Dataset items:
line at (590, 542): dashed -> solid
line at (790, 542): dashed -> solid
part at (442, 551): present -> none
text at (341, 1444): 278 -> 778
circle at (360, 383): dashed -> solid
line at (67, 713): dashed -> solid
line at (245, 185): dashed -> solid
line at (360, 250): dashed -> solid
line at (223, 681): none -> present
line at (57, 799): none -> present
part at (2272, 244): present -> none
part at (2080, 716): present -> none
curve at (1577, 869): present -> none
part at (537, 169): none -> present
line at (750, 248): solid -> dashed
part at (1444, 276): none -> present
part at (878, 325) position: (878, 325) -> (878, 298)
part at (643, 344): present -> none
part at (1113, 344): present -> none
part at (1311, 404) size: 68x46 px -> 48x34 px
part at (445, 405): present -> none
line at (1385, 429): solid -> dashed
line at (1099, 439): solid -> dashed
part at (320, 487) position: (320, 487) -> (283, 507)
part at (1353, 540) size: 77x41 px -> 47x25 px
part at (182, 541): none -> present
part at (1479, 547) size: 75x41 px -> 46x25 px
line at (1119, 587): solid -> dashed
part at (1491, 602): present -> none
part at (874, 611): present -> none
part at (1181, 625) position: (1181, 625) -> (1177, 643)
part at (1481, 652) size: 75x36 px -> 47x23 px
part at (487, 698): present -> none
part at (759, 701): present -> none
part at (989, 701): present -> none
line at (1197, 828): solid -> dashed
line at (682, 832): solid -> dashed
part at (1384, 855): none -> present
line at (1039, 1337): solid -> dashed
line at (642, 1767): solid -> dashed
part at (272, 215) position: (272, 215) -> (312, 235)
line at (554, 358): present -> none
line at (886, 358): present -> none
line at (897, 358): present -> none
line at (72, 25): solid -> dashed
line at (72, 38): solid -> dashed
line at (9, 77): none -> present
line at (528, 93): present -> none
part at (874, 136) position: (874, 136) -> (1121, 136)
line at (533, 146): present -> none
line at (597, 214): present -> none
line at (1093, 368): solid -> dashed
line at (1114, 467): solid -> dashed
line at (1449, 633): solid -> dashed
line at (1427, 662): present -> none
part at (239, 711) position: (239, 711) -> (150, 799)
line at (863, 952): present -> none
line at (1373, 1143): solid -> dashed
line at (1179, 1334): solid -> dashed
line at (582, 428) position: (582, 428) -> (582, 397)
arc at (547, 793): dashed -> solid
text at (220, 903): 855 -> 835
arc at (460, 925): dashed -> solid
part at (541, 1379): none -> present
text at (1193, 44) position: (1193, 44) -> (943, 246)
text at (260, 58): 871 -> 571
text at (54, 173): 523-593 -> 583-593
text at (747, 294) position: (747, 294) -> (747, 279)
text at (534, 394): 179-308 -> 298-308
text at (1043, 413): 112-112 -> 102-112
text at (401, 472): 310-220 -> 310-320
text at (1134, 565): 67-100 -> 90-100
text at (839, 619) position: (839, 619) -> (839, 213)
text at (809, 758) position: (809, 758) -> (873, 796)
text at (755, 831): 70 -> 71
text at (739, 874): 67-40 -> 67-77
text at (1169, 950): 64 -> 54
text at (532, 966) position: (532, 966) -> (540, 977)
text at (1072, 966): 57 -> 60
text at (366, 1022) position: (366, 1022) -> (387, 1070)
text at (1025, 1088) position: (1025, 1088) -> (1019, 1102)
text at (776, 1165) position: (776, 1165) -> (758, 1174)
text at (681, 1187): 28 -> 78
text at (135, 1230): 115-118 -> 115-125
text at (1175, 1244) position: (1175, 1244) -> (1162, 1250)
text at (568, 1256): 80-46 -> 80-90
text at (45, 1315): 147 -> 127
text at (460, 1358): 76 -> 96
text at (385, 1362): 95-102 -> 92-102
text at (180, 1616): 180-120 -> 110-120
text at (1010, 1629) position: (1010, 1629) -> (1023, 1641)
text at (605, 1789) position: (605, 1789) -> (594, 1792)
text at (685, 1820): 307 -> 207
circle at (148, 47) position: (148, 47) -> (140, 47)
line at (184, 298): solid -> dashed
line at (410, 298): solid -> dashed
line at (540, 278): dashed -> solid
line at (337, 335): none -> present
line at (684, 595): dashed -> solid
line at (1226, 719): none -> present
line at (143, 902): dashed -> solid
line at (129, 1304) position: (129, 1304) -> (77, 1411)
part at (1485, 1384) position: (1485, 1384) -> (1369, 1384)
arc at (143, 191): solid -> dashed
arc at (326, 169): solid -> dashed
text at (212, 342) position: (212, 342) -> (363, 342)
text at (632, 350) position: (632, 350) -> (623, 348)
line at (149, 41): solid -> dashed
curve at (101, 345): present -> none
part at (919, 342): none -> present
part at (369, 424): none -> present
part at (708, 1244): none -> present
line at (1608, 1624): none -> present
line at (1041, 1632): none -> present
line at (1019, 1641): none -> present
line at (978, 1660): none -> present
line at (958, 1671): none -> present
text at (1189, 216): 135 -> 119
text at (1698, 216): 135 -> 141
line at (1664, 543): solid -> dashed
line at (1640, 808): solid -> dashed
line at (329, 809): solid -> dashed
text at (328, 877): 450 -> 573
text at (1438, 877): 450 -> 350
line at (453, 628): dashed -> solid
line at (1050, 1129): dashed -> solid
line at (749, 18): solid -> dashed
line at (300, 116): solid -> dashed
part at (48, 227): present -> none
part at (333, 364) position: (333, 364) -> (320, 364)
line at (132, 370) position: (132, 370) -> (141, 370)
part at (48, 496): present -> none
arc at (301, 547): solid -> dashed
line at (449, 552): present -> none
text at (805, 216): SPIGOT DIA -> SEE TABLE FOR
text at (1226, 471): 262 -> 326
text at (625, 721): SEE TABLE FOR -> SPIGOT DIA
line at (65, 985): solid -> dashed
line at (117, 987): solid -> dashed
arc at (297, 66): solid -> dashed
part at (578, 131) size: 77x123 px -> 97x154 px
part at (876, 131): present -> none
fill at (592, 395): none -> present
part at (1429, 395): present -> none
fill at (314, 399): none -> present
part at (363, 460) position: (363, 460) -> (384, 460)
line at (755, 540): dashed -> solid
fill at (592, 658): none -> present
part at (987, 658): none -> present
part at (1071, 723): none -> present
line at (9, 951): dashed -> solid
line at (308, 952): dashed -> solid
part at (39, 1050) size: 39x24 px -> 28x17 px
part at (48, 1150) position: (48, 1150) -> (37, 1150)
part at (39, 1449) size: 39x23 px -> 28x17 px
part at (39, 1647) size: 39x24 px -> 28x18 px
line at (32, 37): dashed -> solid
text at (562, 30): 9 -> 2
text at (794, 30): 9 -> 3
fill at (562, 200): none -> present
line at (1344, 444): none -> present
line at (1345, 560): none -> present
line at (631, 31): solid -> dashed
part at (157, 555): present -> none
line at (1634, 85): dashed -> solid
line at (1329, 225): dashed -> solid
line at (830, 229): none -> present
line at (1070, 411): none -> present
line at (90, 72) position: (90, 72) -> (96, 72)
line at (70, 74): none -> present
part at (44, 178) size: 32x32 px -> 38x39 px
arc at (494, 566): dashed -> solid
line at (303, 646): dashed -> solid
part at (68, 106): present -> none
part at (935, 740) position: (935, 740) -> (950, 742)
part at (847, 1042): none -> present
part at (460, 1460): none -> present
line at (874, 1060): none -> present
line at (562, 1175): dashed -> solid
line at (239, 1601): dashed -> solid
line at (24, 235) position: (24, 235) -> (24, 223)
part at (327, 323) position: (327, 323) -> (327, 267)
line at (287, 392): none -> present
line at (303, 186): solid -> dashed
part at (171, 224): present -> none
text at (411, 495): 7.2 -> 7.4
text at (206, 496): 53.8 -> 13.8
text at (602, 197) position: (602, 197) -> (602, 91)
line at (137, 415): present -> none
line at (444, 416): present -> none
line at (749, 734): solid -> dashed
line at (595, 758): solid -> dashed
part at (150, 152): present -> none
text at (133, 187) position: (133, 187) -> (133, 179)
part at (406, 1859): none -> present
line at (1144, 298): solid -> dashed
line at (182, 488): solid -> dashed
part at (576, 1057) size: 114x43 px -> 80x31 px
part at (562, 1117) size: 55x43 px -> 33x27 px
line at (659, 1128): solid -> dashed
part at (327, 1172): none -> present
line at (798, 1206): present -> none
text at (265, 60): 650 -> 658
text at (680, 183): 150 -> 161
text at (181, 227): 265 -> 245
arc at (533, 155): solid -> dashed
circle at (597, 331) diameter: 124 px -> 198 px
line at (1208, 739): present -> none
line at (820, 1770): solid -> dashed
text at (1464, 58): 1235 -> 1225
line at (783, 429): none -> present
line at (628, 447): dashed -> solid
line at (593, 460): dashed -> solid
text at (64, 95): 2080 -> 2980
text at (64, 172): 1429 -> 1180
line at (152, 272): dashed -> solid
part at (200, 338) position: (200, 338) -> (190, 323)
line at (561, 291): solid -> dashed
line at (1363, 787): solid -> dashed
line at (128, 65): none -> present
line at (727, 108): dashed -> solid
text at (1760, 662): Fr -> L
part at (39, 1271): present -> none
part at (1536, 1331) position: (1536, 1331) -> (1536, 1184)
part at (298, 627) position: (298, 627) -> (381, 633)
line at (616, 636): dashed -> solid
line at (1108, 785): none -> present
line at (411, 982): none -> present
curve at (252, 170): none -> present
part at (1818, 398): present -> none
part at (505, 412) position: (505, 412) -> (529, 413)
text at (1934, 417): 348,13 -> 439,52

▶ **Given exercise**:
Starting at the first line of the listing and stopping after the line that contains "part at (1311, 404)", change "dashed" to "broken" wherever it occurs. Write out those lines again with all else unchanged.

▶ **Problem solution**:
line at (590, 542): broken -> solid
line at (790, 542): broken -> solid
part at (442, 551): present -> none
text at (341, 1444): 278 -> 778
circle at (360, 383): broken -> solid
line at (67, 713): broken -> solid
line at (245, 185): broken -> solid
line at (360, 250): broken -> solid
line at (223, 681): none -> present
line at (57, 799): none -> present
part at (2272, 244): present -> none
part at (2080, 716): present -> none
curve at (1577, 869): present -> none
part at (537, 169): none -> present
line at (750, 248): solid -> broken
part at (1444, 276): none -> present
part at (878, 325) position: (878, 325) -> (878, 298)
part at (643, 344): present -> none
part at (1113, 344): present -> none
part at (1311, 404) size: 68x46 px -> 48x34 px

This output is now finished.